I remember Wednesday, February 12, 2007 like it was yesterday. It was the first time in my life I was confronted with death in such a helpless and tangible way. I had been a pastor for ten years and I felt like I understood sickness, sorrow, and grief. That day thirteen years ago I realized how little of life I understood. I realized that my faith was more firmly grounded in my faith than in my Savior. I believed that if you have big faith you get good results. That day was the beginning of the end of my trust in faith and the beginning of a long journey to truly trust Jesus alone.
I started down a path that led me through the fear of death thinking I would die early. It led to two years of me becoming undone in such a way that I began to realize as a pastor I need Jesus as much as the people who come through our doors every Sunday. It led me to a hope a true hope that made me realize no other hope will ever do. Matt McCullough in his Book Remember Death says this about sorrow and loss.
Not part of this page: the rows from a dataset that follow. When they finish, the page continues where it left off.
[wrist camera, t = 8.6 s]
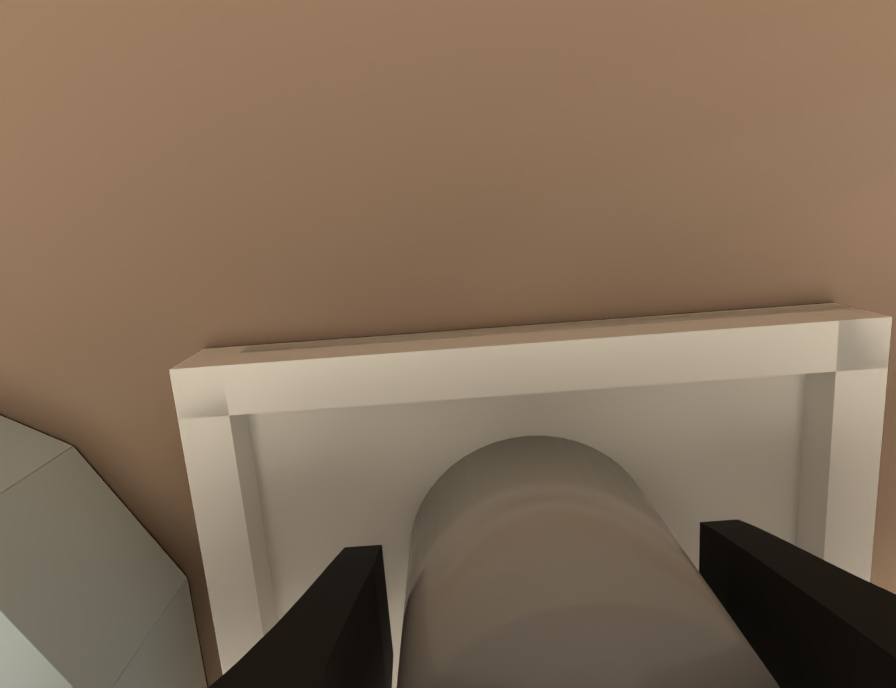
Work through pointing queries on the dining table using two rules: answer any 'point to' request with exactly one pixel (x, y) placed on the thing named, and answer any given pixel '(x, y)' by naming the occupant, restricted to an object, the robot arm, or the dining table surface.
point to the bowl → (83, 580)
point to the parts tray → (526, 414)
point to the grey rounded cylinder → (558, 582)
Honesty about death leads to grief, and grief over what’s true about this world leads to hopeful longing for the world to come. But there is another way in which our heightened feeling for death’s sting clarifies our hope for redemption and resurrection. It helps us see that any hope we have rests completely on a Savior who died and rose again. No other hope will do. The Heidelberg Catechism opens with a clear and profound question: What is your only comfort in life and in death? I love this question for the assumption underneath it. Any comfort in life must also provide comfort in death. If the object of our hope can’t stand up to death’s onslaught, it can’t offer true hope in life either.
Matt McCullough
Any comfort in life must provide comfort in death. Thirteen years ago I didn’t have that. Today I do. I have been a Christian my whole life and yet for thirty-two years of my life, I secretly feared death. I publicly proclaimed Christ and privately I clung to this life.
I don’t know why Robert died. I don’t. But every time I think of him and his death I smile as tears come down my face because I don’t think I would have been able to cling to a hope that can stand up to death’s onslaught if it wasn’t for his life. Weibel family I love you forever but Jesus loves you more. He is enough in our deepest pain. He is our hope. He gives us hope in this life because only he has withstood the onslaught of death.
Robert, we miss you and we can’t wait to see you again.